Cliburn Hall, with its deer-park, terraced walks and pleasure grounds, had fallen into decay before the end of the last century, and has since undergone many changes to fit it for the purpose of a modern farm house. Taylor (Manorial Halls of Westmoreland, p. 253) says: “Since the traces of foundation walls surrounding the Hall, and from the extensive range of buildings that are attached to it, this must, in the time of Richard Cleburne, have been a place of very considerable importance.” It was rebuilt in 1567, by the said Richard (who married the heiress of Kirkbride), upon the site of an earlier structure, or on the foundations of the ancient fortalice or “Pele of Cliburn,” for the 13th century donjon or keep remains. This massive tower contains three stories, and its upper part “carried the battlemented parapet which was removed within the memory of the present tenant, when the new roof was put on.” (p. 254.) And again, at p. 252, he says: “With the successor of Thomas Cleburn ended the race of Cleburn at Cliburn, and the Hall manor passed to the family of Louther. One of the sons went over to Ireland and founded the important family of the Cleburne of Ballycollaton in Tipperary. In the ancient church of Kilbarron there is a memorial flagstone to this William Cleburn of Ballycollaton, second son of Thomas, ob. 1684.” The descendants of this family are still benefactors of the Church of Cleburn, but the great vault at Kilbarron continues to be the burial place of the race.[4]
Notes
[1] Manor: Single manors in one county were frequently entered in the Domesday (for convenience) under other shires; as, for instance, Torhilmenstone in Gloucestershire is entered under Hertfordshire; Lapley, in Northamptonshire, under Essex. See Ellis’s Introduction to Domesday, fol. 180; and Freeman’s Norman Conq., I., 444.
[2] Clifton: Part of Cliburn was known as “Cliburn-Clifton” and is accounted for as such with the other moieties of “Tailbois-Clifton” and Hervey and Little Clifton.
[3] Franceys: Probably descended from the Francigena who held five carncates of land in Cliburn of Robert de Veci. (Domesday, p.234.) Hutchinson says (Hist. Cumb. ii., 378, and Gilpen MS.) that “John le Franceys of Warnel-Bank probably came over from Normandy with William de Vesci.” The Franceys of Meaburn ended in a daughter married to Vernon (15 Edw. iii.) and “John, son of Robert le Franceys of Clyburn who married Elizabeth dau. of the last Walter Tailbois of Cliburn.

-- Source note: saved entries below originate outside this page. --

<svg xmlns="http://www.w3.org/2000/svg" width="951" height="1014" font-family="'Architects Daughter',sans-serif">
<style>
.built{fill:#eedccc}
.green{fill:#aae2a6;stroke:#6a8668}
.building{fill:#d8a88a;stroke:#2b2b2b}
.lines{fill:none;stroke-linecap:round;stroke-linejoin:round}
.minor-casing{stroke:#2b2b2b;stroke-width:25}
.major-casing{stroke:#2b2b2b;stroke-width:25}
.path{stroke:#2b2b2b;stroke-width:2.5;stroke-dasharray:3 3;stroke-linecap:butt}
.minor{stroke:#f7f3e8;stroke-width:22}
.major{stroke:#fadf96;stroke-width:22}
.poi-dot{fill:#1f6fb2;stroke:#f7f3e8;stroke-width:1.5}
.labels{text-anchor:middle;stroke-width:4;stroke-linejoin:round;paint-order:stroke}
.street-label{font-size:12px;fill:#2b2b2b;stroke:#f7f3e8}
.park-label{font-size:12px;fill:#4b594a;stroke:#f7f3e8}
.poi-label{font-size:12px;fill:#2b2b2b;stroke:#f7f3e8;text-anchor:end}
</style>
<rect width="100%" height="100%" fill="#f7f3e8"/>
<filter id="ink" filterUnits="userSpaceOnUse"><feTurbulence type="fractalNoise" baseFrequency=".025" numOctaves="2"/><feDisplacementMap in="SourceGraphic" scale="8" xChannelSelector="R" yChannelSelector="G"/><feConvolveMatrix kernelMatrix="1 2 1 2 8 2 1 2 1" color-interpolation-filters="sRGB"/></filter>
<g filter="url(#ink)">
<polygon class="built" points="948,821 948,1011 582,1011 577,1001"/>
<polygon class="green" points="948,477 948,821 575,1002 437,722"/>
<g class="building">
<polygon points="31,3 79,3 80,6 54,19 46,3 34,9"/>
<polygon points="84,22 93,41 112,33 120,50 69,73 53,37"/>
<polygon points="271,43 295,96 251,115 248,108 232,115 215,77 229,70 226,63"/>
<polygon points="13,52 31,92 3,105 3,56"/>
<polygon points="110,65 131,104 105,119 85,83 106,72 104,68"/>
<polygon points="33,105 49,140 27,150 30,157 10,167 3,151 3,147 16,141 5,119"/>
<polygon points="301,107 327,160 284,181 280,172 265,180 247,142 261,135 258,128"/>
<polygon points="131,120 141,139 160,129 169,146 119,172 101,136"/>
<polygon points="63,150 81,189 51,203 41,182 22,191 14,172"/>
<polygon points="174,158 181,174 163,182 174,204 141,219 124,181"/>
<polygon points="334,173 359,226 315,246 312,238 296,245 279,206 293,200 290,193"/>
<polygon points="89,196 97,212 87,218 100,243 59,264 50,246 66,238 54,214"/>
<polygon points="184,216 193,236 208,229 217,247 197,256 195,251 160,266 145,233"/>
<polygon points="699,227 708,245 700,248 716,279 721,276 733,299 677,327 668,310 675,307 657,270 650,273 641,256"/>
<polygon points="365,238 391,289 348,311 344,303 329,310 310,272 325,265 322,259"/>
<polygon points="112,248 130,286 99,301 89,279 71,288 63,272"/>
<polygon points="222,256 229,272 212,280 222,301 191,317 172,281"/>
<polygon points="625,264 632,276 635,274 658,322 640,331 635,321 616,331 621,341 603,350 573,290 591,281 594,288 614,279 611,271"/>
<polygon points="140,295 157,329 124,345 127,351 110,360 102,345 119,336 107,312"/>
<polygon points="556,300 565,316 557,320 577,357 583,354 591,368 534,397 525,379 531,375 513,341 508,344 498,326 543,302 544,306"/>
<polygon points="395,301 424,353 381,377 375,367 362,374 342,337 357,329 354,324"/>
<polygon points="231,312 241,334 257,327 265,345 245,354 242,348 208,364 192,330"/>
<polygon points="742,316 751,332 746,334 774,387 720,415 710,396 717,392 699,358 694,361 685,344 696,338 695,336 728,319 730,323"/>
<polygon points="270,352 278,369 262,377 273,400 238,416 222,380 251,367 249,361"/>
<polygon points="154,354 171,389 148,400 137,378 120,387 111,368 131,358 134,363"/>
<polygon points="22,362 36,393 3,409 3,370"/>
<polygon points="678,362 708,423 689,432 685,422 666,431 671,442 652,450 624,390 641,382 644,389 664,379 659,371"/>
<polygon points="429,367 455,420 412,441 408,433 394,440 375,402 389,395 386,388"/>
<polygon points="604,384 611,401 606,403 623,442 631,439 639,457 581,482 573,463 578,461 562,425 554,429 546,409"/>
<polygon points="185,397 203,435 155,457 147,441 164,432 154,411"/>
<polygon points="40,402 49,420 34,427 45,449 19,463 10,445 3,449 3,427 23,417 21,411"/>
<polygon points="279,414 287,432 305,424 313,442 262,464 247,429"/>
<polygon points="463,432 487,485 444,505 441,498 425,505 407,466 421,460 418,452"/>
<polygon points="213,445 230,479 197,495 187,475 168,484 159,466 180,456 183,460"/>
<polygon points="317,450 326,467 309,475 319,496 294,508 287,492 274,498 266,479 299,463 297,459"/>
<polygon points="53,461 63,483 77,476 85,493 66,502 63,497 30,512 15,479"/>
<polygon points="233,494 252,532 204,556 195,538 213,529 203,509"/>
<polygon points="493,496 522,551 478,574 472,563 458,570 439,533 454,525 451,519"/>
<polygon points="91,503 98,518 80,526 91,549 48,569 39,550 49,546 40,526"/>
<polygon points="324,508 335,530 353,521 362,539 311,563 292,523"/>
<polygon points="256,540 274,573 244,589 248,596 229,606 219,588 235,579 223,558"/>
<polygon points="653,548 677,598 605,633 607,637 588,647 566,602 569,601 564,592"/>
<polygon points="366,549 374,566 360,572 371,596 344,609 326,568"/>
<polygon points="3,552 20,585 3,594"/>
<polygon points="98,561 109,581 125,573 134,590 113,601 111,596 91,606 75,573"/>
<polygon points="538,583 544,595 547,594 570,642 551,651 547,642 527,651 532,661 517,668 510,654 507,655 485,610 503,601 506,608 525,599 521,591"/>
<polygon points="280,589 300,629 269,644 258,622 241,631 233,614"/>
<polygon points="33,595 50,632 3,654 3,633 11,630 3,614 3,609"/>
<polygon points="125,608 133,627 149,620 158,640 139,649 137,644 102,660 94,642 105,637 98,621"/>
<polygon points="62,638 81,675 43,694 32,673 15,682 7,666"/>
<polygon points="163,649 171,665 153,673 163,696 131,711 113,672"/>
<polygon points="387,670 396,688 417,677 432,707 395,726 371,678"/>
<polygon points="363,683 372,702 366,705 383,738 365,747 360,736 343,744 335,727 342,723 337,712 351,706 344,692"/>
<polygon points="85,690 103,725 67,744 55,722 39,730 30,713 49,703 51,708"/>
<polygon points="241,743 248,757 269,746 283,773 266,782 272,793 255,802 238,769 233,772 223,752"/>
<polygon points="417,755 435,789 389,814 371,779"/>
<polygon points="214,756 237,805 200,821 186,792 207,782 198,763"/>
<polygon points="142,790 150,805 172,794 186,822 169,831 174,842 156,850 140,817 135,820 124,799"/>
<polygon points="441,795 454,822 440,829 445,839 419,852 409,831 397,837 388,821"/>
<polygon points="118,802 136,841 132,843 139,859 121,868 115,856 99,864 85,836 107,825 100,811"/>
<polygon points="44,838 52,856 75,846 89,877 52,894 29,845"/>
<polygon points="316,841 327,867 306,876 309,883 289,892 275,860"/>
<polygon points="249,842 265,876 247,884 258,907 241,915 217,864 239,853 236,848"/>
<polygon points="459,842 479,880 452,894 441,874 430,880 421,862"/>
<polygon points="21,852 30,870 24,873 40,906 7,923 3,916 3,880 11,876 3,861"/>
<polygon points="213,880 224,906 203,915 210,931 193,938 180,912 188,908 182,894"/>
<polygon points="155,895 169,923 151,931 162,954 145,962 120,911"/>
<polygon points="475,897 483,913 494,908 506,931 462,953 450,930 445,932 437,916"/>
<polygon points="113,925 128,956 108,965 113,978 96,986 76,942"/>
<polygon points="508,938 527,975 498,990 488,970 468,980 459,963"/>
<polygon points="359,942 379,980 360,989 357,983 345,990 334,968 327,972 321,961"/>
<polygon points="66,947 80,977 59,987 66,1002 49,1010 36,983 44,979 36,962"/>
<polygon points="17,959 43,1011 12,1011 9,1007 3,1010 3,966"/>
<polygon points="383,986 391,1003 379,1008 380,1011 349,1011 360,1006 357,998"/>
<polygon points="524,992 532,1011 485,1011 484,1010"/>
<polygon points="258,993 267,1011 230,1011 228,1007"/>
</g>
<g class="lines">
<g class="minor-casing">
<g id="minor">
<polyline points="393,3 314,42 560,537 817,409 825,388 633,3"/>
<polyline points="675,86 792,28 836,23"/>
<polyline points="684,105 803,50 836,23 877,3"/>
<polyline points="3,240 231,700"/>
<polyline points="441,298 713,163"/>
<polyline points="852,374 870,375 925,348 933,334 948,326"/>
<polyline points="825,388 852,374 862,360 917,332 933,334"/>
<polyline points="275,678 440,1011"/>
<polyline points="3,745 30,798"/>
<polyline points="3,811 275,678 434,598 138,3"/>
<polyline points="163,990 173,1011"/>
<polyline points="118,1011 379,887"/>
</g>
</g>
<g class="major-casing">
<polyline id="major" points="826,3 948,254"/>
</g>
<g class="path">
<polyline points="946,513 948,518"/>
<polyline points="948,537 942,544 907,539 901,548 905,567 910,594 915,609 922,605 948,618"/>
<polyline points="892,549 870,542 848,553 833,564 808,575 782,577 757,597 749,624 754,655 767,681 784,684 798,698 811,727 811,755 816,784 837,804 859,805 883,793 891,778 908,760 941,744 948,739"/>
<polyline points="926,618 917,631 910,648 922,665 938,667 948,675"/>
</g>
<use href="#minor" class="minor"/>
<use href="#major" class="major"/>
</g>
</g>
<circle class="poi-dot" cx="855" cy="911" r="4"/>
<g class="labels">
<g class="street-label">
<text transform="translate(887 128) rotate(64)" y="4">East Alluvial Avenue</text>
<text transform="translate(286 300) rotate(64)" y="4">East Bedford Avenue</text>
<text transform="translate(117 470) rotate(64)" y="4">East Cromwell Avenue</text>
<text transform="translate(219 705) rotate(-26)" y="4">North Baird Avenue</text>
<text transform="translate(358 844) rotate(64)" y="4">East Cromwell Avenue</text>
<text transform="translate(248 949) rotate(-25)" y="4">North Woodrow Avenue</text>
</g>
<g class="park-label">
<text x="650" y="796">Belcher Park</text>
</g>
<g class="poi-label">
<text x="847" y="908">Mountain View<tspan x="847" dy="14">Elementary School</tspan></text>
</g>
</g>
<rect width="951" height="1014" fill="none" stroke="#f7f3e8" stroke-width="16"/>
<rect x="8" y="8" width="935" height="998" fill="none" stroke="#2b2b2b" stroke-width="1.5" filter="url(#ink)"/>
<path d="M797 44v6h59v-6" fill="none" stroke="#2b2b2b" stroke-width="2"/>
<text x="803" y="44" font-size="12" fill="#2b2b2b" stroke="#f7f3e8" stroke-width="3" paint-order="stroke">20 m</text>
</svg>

Tailbois m. 1423,10 Hen. V.”—Hist. West. 457, and Dugd. MSS.
[4] Race: “Nobiles,” says Coke, “sunt qui arma antecessorum suorum proferre possunt.”
“Princes or lords may flourish or may fade,
A breath can make them, as a breath has made.”
So Littré defines a noble as less than a gentleman: “Tout gentilhomme est noble, mais tout noble n’est pas gentilhomme; le prince fait des nobles, mais le sang fait des gentilhommes.”—Dict. de l’Acad.